Canadians especially felt the impact of inflation at the grocery store. Food prices have hit highs not seen in 41 years and have remained stubbornly high. Shelter costs have also been on the rise amid increasing interest rates. Mortgage interest costs jumped at the fastest rate since 1983 in November, and rental rates have also soared. According to Rentals.ca, the average listed rent for all types of units in Canada increased 12.4 per cent on an annual basis, hitting a record high of $2,024.

In response to soaring inflation, the Bank of Canada has moved to aggressively hike interest rates. The central bank increased its benchmark rate by 400 basis points in 2022, the most in any year on record. While the Bank has signalled that the tightening cycle may be winding down as the economy shows signs of slowing, November's CPI data have left the door open for further rate hikes.

"Inflation forecasts were nowhere near high enough in 2022, and there's no reason to believe they'll be materially better in 2023. There's more risk of a high-side surprise (next year)," BMO Capital Markets macro strategist Benjamin Reitzes said in a 2023 preview note.

There is also concern that inflation may persist as the forces that previously helped keep prices lower – such as lower-cost global supply chains and a boom in the working population – hit challenges.

"In the future, it seems likely that supply chains will be shorter, more diversified and more resilient. Trade will likely narrow to more trusted partners," Macklem said in his December speech.

"These changes will increase resilience but at the cost of efficiency. And through this adjustment, production costs could rise, increasing price pressures."

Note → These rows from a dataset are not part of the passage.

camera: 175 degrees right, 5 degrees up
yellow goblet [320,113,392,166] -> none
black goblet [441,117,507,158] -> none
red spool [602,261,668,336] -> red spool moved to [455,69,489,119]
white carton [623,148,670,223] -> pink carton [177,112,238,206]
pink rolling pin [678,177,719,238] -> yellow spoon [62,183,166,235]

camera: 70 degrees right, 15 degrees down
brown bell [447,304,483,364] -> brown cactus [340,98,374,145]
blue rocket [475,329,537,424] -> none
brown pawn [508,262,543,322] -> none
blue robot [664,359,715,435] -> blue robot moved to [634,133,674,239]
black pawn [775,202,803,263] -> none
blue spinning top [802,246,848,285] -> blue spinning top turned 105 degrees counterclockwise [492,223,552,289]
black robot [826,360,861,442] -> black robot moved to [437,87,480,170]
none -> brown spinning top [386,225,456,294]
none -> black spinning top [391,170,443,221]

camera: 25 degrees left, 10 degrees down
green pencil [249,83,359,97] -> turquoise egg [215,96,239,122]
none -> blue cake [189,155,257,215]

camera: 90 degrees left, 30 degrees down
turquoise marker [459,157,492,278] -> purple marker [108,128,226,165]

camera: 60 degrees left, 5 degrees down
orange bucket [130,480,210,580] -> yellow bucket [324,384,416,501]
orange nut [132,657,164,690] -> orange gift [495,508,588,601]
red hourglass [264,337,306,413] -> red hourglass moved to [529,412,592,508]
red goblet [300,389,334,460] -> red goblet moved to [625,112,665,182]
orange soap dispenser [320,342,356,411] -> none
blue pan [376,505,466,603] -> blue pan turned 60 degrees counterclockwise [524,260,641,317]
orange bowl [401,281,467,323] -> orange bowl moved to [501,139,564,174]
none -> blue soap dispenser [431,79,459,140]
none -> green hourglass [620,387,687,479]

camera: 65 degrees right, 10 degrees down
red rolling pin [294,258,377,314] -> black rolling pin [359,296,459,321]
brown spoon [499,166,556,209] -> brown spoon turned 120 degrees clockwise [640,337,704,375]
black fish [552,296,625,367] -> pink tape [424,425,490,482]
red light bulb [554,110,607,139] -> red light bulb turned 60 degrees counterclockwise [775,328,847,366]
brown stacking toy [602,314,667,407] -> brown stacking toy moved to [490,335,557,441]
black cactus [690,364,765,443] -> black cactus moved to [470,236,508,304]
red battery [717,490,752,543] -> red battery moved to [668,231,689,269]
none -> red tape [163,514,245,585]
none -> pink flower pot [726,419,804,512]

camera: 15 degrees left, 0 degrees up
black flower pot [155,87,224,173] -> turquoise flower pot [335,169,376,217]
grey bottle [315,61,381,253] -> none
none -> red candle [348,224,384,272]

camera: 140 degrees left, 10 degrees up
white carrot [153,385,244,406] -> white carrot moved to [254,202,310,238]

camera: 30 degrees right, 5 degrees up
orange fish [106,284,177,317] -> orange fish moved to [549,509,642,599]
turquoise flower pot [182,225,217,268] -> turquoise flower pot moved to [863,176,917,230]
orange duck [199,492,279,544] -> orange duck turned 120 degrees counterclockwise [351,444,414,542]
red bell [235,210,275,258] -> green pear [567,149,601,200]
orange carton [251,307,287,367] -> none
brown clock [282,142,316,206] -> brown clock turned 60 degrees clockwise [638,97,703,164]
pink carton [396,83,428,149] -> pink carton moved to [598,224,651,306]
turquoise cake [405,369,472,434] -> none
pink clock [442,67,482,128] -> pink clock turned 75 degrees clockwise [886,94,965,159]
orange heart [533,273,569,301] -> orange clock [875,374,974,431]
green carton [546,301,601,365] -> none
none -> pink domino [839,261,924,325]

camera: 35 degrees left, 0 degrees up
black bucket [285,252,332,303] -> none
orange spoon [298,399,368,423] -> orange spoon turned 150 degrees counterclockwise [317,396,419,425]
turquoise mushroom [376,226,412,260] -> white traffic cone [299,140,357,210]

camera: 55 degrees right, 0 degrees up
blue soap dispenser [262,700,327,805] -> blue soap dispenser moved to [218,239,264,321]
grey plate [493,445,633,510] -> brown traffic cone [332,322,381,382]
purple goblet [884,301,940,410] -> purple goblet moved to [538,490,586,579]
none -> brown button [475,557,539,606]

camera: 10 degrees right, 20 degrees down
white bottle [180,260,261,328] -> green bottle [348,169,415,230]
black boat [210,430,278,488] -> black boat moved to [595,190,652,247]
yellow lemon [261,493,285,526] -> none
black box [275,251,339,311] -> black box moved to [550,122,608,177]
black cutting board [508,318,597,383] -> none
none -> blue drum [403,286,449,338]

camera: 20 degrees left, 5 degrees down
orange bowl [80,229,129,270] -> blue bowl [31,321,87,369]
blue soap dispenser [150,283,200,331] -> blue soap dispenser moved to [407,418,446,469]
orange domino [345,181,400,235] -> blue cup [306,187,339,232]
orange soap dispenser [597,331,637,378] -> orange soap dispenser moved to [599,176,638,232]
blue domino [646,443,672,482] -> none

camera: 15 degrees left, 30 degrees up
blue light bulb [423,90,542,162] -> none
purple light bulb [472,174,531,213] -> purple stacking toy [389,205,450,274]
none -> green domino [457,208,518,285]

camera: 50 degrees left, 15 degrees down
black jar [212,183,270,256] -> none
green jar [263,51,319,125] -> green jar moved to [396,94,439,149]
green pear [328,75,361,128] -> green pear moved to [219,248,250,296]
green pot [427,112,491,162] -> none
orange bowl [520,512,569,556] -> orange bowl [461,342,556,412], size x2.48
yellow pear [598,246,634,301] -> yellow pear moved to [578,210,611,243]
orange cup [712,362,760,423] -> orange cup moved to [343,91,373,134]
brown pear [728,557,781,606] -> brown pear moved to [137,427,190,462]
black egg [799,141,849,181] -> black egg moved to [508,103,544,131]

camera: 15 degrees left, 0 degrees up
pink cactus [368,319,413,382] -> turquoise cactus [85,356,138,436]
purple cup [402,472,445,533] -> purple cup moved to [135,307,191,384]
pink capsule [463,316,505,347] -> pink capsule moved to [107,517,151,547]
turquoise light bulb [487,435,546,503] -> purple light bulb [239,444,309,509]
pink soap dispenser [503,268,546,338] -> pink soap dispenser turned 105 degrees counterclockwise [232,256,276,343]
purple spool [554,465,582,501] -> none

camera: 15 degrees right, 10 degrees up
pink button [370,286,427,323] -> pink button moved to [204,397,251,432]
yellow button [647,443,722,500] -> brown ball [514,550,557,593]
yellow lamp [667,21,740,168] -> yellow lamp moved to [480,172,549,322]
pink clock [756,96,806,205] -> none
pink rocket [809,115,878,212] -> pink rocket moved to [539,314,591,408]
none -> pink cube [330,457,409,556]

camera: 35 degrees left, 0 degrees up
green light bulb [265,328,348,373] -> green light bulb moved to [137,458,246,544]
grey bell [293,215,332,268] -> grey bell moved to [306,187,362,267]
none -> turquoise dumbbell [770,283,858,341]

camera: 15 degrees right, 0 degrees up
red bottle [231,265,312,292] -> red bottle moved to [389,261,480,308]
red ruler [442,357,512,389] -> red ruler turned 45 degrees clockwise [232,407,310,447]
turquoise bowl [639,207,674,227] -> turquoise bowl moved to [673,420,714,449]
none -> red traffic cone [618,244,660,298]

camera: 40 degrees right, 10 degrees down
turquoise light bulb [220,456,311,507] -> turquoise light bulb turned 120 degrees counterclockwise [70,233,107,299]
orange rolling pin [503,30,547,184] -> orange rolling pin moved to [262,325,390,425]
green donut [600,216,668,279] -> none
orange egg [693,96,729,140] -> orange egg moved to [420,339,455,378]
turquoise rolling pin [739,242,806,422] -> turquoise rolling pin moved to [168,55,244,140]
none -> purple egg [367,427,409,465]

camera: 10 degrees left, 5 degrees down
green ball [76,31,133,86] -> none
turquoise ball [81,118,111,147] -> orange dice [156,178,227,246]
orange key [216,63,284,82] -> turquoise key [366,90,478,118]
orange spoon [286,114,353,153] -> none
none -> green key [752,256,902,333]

That may make Macklem's job of hitting that two per cent target even more difficult, although he says "how much harder is very difficult to say."

Recession on the rise

Now, economists are looking at the impact of the aggressive rate hikes implemented by central banks around the world. Many expect a recession.

"We continue to expect the world to slip into recession in 2023 as the effects of high inflation and rising interest rates are felt," Capital Economics chief global economist Jennifer McKeown said, adding that Canada's recession should be moderate and allow the Bank to start loosening policy in 2023.

"The consolation is that inflation now seems to be receding, which should encourage central banks to take their feet off the brakes and allow a recovery to begin late next year."

However, McKeown says that if the Canadian labour market weakens more than expected, the elevated household debt levels in Canada could trigger the start of a deleveraging cycle similar to that seen in the United States in the 2000s.

"As affordability in the housing market is the worst in decades, house prices would be even more vulnerable in that scenario and Canada would face a much deeper recession," McKeown said.

At the same time, as Macklem has hinted, a recession may be a necessary cost to tame inflation.

"The only reason why we are even talking about a recession is because of raging inflation and the harsh medicine required to quell it. Monetary policy ultimately always works, and this is clearly a policy-induced slowdown," BMO chief economist Douglas Porter said in a note to clients.

"The best news for the economy and financial markets would be if that policy works fairly quickly and inflation recedes faster than expected, which would significantly raise the odds of our more benign scenario—and we should have a good read on that front by the spring."

Macklem says the adjustments "will be worth it."

"Our monetary policy is working, and once we all get through this adjustment, our economy can grow healthily with low inflation," Macklem said in his final speech of the year.

"That's what lies ahead if we follow through."